Microwave Resonance and Carrier-Carrier Interaction in Two-Dimensional Hole Systems at High Magnetic Field

TL;DR

This study investigates microwave resonance in high-quality two-dimensional hole systems under strong magnetic fields, revealing how carrier density influences resonance frequency and indicating the importance of interactions and disorder in the insulating phase.

Contribution

It demonstrates a clear relationship between carrier density and resonance frequency, supporting the presence of a weakly pinned Wigner crystal influenced by carrier interactions.

Findings

Resonance frequency shifts to higher values as carrier density decreases.

Resonance frequency scales as n_s^{-1/2} across samples.

Carrier interactions and disorder both crucially affect insulator dynamics.

Abstract

Microwave frequency conductivity, Re($\sigma_{xx}$), of high quality two-dimensional hole systems (2DHS) in a large perpendicular magnetic field (B) is measured with the carrier density ($n_s$) of the 2DHS controlled by a backgate bias.

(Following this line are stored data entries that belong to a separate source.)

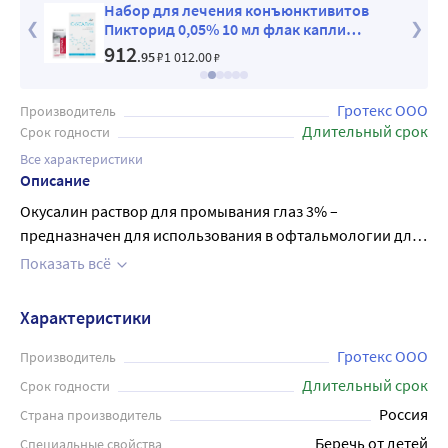
лаз
Набор для лечения конъюнктивитов
Пикторид 0,05% 10 мл флак капли
глазные + Окусалин р-р д/промывания
912
.95
₽
1 012
.00
₽
глаз 3% 2 мл №10 юнидоз
Гротекс ООО
Производитель
Длительный срок
Срок годности
Все характеристики
Описание
Окусалин раствор для промывания глаз 3% –
предназначен для использования в офтальмологии для
промывания глаз, для устранения отека роговицы и
Показать всё
профилактики воспалительных процессов, вызванных
попаданием в глаз раздражающих частиц. Раствор
Характеристики
представляет собой стерильный раствор натрия
хлорида. Раствор не содержит консервантов, поэтому
Гротекс ООО
Производитель
отсутствует нежелательное токсическое действие на
Длительный срок
Срок годности
ткани глаза. Возможно длительное применение данного
Россия
Страна производитель
раствора. Перед применением рекомендуется
Беречь от детей
Специальные свойства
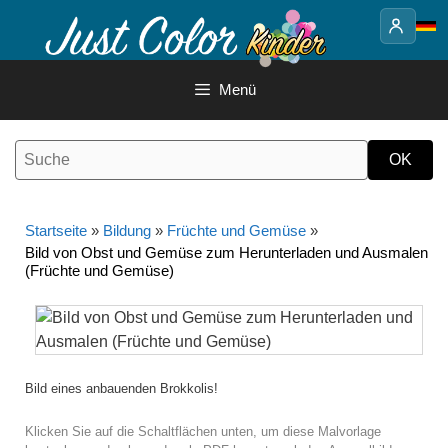
Springe
zum
Inhalt
Menü
Startseite
»
Bildung
»
Früchte und Gemüse
»
Bild von Obst und Gemüse zum Herunterladen und Ausmalen
(Früchte und Gemüse)
Bild eines anbauenden Brokkolis!
Klicken Sie auf die Schaltflächen unten, um diese Malvorlage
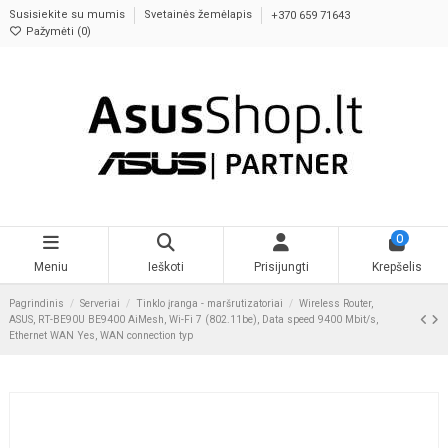
Susisiekite su mumis
Svetainės žemėlapis
+370 659 71643
Pažymėti (
0
)
0
Meniu
Ieškoti
Prisijungti
Krepšelis
Pagrindinis
Serveriai
Tinklo įranga - maršrutizatoriai
Wireless Router,
ASUS, RT-BE90U BE9400 AiMesh, Wi-Fi 7 (802.11be), Data speed 9400 Mbit/s,
Ethernet WAN Yes, WAN connection typ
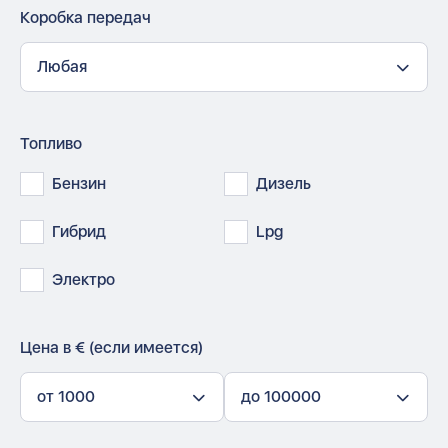
Коробка передач
Любая
Топливо
Бензин
Дизель
Гибрид
Lpg
Электро
Цена в € (если имеется)
от 1000
до 100000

The high B insulating phase of the 2DHS exhibits a microwave resonance that remains well-defined, but shifts to higher peak frequency ($f_{pk}$) as $n_s$ is reduced. Over a wide range of $n_s, f_{pk} \propto n_s^{-1/2}$ is observed for the two samples we measured. The data clearly indicate that both carrier-carrier interactions and disorder are indispensable in determining the dynamics of the insulator. The $n_s$ dependence of $f_{pk}$ is consistent with a weakly pinned Wigner crystal in which domain size increases with $n_s$, due to larger carrier-carrier interaction.